President Trump delighted in casting former national security adviser John Bolton as a hawk willing to bomb U.S. adversaries at almost any moment, positioning himself as the relative voice of reason.
Trump "can't stand people who try to moderate him but loves people who are stronger or harsher than him," former French Ambassador Gerard Araud told Washington Post journalists Carol Leonnig and Philip Rucker for their book, A Very Stable Genius: Donald J. Trump's Testing of America, which is out Tuesday. "He loves to be the moderator in the building," Araud said, repeating what he said a senior White House official once told him.
In meetings with foreign leaders, Trump would say something akin to: "I've got hawks, and I've got doves. Bolton will just bomb you. He'll turn your country into a parking lot. That's just how he is."
Bolton's hawkish tendencies and mastery of government minutiae made him a fearsome force, and he worked to consolidate his power within the administration by hiring foot soldiers loyal to his views.

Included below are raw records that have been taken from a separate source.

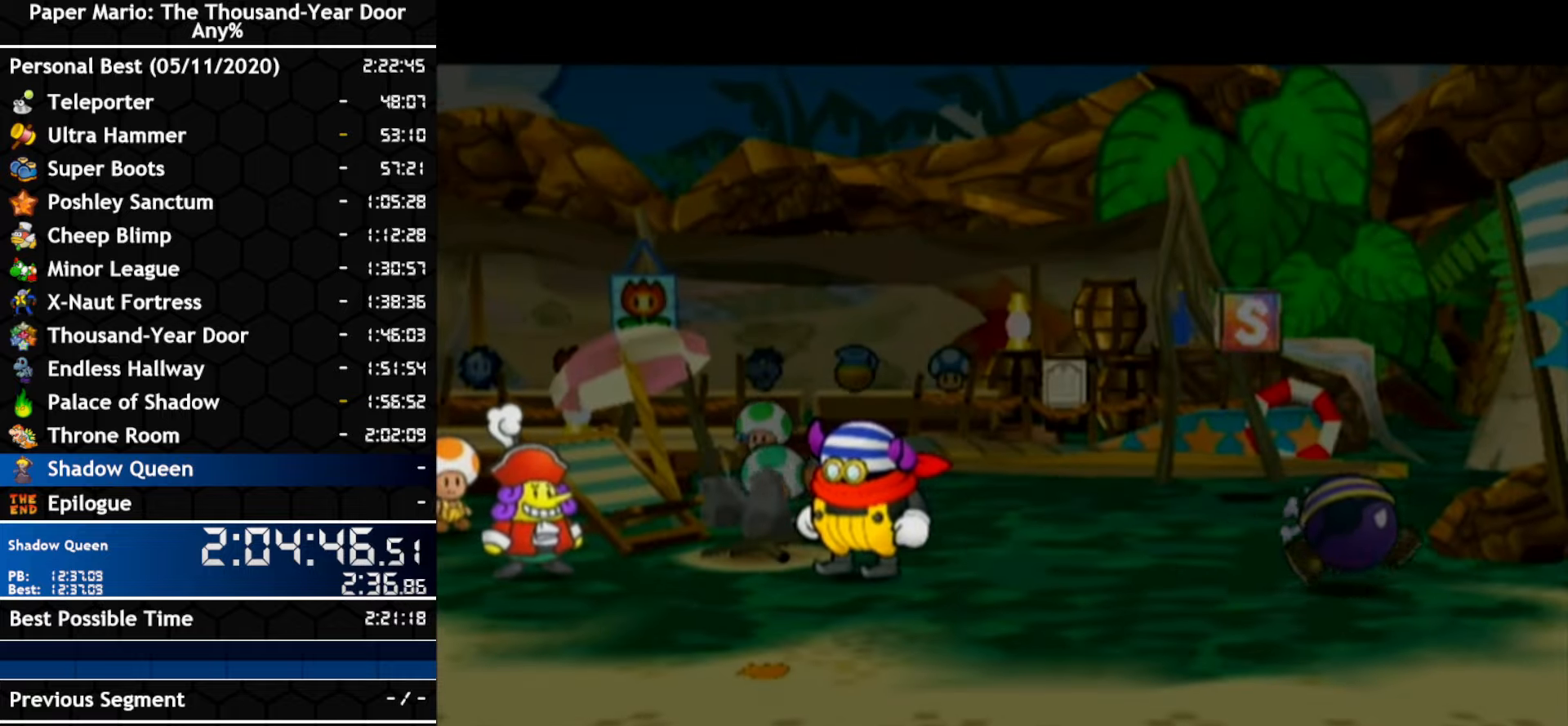
{"buttons": ["B"], "left_stick": "center", "right_stick": "center"}
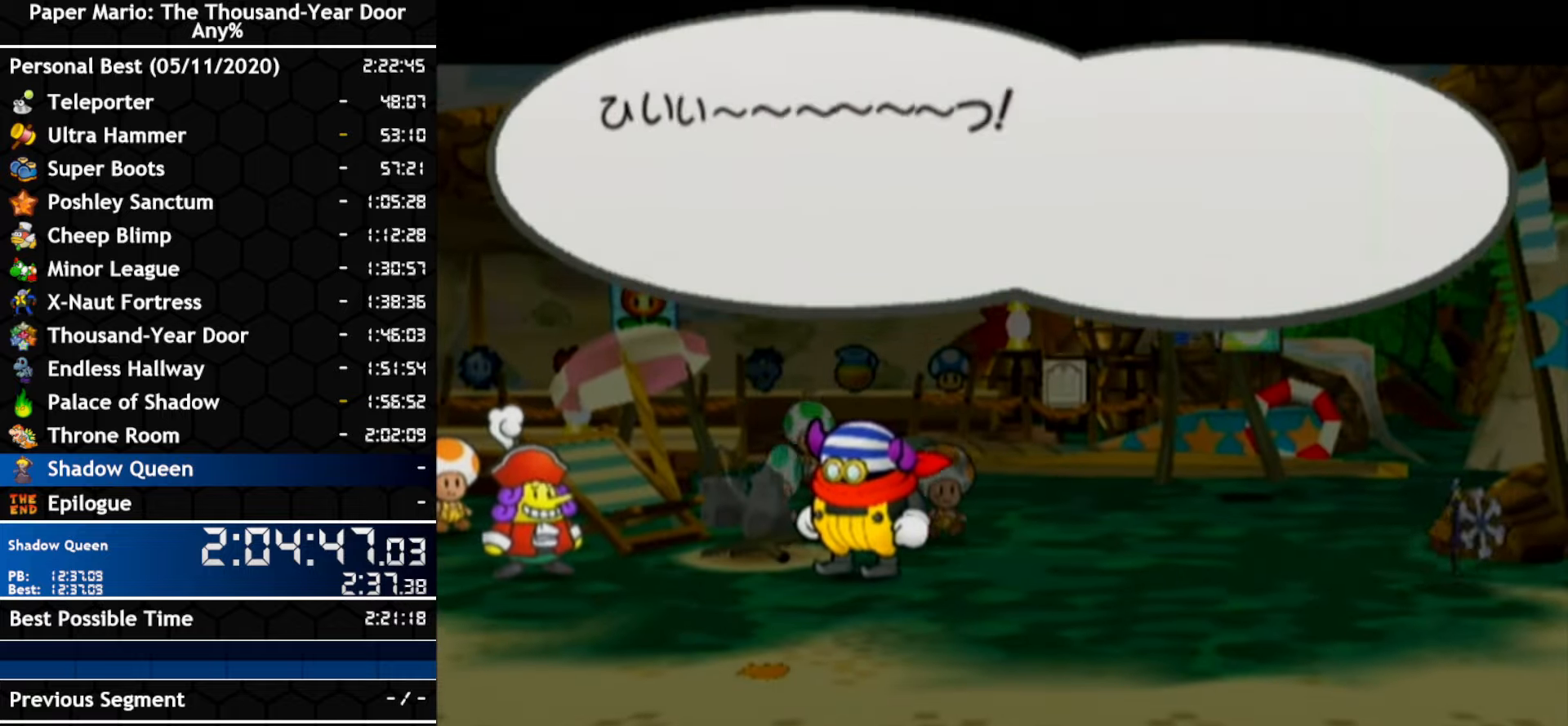
{"buttons": ["A"], "left_stick": "center", "right_stick": "center"}
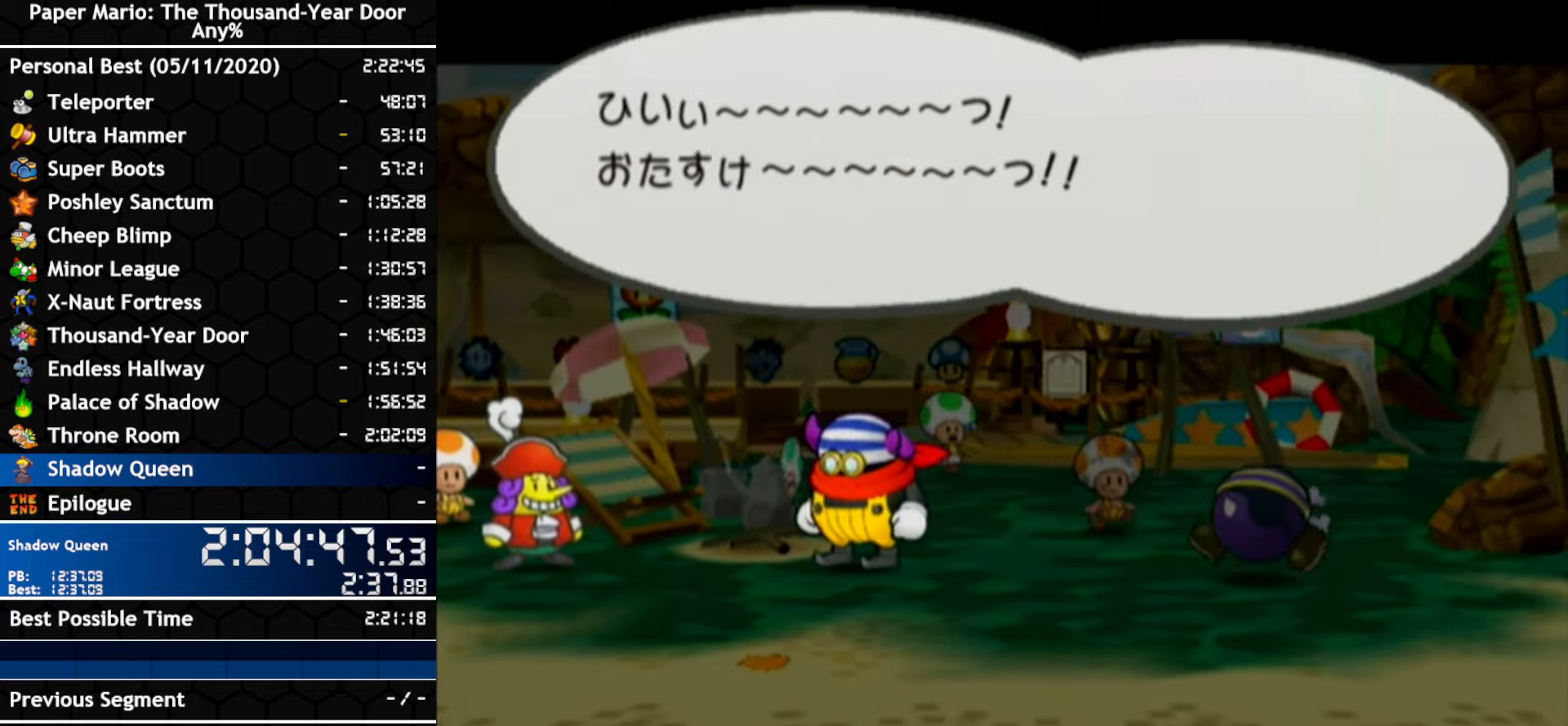
{"buttons": ["B"], "left_stick": "center", "right_stick": "center"}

Where his predecessor, Gen. H.R. McMaster, 67, looked to guide the president through an impartial lens, Bolton leveled his foreign policy doctrine directly and viewed his role as shaping the president's policy. A "lone wolf" who would spend all day reading in his office, he resisted any disturbances to his routine.
Bolton has offered to testify in the Senate impeachment trial, but the White House is likely to block him if he is called.